A two-session training for more than 70 youths on how to fight unemployment through urban farming was held April 5 in Kampala.
The first session was at the Kampala Capital City Authority (KCCA) resource centre in Kyanja, for demonstration, and second at Gayaza Technical and Skills Development Institute, which involved questions and answers.
It was an initiative of Dembe FM in collaboration with Gayaza Technical.
The facilitators were Dr Michael Kirya, manager, agriculture and agribusiness, KCCA, and Dr Esau Galukande, the in-charge of the resource centre.
During the training, youths were taught how to utilise small spaces for farming as an investment for both domestic consumption and income generation. Topics covered included piggery, fruits and vegetables.
“Our main aim of setting up a resource centre is to demonstrate to the urban dwellers the possibilities of urban farming,” Dr Kirya said.
Dr Galukande added that urban farming can be sustainable and also fit in with the physical planning of the city, depending on what one does and the space available.
“People with big compounds can rear birds and animals provided one has well-constructed structures. The one with small space can use veranda boxes for vegetable production. Urban farming applies to all people living in an urban setting,” Galukande explained.
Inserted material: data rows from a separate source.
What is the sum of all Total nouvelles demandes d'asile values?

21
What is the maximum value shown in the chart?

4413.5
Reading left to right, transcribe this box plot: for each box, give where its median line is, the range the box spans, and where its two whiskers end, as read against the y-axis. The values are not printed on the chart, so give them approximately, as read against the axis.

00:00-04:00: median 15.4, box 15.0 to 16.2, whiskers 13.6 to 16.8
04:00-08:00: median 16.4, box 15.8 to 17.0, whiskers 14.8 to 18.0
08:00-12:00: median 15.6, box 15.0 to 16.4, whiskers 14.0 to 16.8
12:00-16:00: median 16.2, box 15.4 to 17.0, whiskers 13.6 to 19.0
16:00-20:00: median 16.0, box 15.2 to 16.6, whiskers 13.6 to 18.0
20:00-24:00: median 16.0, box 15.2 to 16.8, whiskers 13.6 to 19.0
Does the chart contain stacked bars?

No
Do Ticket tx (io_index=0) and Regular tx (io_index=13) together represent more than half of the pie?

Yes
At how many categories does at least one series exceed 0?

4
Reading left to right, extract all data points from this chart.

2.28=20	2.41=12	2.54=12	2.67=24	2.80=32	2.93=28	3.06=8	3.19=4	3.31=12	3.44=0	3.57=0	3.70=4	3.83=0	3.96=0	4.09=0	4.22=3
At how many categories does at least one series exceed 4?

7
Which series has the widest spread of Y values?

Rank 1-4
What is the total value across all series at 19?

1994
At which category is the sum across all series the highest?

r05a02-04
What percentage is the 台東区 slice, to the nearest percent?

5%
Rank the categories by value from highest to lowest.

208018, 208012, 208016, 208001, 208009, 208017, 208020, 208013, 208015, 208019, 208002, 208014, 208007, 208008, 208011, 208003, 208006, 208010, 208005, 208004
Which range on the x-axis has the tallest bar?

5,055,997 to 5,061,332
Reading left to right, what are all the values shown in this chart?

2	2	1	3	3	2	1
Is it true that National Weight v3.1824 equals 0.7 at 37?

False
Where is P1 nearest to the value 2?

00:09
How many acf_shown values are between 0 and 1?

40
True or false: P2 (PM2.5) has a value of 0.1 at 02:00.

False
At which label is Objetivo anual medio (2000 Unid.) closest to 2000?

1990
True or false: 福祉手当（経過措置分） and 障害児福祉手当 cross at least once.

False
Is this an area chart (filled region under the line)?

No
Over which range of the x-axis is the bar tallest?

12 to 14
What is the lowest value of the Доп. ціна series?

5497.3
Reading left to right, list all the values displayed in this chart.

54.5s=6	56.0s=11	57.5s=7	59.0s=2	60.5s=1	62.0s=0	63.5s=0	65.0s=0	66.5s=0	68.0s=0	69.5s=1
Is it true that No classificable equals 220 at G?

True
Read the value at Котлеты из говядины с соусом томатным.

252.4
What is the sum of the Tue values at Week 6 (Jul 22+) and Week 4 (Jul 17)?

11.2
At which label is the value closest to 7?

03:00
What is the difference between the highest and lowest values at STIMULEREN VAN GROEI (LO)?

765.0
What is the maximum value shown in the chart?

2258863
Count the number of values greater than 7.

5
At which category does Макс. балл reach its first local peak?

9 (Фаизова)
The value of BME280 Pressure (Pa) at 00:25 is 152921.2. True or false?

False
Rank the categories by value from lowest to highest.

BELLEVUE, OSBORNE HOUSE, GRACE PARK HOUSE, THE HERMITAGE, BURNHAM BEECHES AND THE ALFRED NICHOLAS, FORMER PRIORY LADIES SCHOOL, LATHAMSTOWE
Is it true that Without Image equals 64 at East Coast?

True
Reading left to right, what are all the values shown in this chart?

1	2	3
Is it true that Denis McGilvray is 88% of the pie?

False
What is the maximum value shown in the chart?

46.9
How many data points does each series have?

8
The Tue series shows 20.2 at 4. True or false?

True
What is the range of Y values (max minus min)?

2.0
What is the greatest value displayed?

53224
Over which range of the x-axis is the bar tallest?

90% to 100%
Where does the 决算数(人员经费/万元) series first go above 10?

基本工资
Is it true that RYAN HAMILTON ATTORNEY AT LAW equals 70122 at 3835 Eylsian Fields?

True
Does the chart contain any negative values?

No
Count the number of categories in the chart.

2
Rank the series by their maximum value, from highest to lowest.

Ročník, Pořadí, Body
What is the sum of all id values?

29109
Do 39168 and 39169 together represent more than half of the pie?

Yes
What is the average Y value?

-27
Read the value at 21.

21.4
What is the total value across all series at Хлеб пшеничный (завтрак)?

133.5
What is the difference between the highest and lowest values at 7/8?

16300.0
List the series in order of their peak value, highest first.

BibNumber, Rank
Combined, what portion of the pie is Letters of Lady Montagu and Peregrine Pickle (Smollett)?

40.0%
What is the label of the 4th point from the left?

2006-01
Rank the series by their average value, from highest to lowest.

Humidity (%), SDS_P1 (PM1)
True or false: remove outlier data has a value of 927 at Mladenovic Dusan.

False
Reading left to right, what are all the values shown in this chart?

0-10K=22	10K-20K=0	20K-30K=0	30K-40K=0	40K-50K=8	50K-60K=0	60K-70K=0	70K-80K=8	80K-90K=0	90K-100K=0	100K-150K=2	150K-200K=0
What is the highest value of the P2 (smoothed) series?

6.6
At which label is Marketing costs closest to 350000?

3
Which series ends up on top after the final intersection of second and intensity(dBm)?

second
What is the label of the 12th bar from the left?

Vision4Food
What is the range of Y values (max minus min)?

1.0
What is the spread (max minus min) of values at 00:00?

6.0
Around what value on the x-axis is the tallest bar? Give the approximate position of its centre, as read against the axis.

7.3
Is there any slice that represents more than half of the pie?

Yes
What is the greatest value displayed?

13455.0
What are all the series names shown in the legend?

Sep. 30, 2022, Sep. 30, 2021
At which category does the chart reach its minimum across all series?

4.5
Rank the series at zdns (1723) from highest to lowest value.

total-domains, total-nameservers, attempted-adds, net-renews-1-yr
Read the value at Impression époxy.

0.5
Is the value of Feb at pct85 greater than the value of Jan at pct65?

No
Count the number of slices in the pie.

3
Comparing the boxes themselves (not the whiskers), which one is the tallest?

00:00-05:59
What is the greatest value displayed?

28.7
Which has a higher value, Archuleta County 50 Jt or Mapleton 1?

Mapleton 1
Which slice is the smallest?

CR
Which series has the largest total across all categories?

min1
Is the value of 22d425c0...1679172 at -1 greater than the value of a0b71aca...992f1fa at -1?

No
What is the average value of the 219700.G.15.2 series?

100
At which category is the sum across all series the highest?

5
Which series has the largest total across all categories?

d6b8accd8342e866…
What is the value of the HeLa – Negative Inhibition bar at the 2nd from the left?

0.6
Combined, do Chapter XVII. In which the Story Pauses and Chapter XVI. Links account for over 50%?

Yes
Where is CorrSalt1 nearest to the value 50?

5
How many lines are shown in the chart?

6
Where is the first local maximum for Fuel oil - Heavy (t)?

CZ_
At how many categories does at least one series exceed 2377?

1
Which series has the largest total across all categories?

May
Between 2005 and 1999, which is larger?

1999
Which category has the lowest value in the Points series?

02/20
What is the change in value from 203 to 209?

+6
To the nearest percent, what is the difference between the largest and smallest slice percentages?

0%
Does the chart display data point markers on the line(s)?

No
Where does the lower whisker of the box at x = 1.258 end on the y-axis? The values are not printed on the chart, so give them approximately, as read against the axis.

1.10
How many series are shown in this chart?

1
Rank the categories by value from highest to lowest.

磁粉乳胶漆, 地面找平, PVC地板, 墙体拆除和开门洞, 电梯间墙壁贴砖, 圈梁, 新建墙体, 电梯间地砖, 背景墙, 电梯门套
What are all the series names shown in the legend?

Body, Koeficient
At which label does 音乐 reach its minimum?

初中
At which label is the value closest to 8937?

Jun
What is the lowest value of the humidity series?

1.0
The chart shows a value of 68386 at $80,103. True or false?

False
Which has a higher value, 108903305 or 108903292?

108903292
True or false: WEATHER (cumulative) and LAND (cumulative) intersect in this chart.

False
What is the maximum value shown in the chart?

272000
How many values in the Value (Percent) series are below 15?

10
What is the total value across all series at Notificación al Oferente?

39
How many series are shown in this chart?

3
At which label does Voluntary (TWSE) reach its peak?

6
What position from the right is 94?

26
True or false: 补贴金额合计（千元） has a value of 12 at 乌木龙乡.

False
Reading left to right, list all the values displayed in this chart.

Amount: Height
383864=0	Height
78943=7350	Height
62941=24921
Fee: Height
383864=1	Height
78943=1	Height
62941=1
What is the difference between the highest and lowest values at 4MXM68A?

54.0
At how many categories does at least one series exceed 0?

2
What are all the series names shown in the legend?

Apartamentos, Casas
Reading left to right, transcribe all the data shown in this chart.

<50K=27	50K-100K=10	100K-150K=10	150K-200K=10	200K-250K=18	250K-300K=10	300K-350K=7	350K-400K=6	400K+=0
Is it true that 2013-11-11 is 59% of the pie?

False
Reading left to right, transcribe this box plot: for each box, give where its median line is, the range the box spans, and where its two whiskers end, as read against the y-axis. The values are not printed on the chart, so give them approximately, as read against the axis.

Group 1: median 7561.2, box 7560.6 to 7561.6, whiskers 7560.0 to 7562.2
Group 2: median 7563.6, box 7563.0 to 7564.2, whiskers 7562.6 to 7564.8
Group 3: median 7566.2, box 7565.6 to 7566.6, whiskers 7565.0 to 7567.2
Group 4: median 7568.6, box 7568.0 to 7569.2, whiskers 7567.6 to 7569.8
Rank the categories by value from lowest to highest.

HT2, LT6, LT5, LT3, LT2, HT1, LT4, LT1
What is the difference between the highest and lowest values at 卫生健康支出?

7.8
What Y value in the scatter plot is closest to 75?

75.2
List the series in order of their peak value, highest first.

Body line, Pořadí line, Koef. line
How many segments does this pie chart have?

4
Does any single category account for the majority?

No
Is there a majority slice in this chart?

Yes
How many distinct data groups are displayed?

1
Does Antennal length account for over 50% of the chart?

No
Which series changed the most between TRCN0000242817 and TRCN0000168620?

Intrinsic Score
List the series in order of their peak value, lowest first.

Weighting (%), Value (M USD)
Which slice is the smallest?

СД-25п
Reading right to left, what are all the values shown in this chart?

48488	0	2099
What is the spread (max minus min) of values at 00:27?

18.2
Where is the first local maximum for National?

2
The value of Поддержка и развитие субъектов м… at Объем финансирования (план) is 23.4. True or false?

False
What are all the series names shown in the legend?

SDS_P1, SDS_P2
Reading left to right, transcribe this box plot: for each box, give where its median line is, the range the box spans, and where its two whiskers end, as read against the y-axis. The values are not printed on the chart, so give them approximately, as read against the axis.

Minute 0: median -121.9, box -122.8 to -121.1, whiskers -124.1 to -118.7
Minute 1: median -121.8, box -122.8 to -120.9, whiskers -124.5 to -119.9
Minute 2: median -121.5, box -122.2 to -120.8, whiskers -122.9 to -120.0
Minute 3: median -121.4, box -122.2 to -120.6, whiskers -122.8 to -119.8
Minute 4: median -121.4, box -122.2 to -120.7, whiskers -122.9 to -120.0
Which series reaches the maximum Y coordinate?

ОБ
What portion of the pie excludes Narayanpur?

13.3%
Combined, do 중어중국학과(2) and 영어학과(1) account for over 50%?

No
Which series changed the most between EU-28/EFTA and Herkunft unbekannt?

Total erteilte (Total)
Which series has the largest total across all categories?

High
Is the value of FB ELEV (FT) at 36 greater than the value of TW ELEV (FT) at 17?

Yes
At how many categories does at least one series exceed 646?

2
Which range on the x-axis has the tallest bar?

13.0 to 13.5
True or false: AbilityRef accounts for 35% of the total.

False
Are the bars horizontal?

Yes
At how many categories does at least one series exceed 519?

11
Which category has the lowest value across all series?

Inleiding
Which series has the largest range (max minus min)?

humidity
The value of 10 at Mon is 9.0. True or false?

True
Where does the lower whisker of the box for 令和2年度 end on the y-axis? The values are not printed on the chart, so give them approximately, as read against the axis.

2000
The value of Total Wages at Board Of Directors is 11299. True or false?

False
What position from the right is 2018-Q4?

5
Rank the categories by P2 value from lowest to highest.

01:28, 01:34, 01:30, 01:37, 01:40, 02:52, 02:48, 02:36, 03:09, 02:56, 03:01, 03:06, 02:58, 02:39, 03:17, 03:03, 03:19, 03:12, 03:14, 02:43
Dr Kirya said because there is little land for farming in Kampala, people should invest in horticulture through the use of green houses. For instance, grow crops like tomatoes that can yield 120kgs per week or sweet pepper that can produce 40 kgs per week.
He showed the youth the high possibility of getting more than Shs10m and Shs6m net profit per production cycle of eight months.
On piggery, Dr Emilian Ahimbisibwe, one of the trainers, said with good production techniques, that a well reared pig can weigh up to 300 kgs.
“With an environmental friendly technology, one can rear as many animals (pigs) in a small space with no pollution from noise and smell. In this case, the farmer cannot inconvenience the neighbours and they grow faster with a limited cost of labour,” he stated.
Urban farming can be done using green houses, veranda boxes, soil sacks, pots that are hanged on walls, among other forms.
However, before setting up anything, Dr Galukande further explained that one has to follow certain ordinances that allow them to practice farming of any kind.
“We advise people who wish to start up projects to contact the production offices at the division level before embarking on any venture. This helps one to get a clear picture of what he or she can do with the space available,” he added.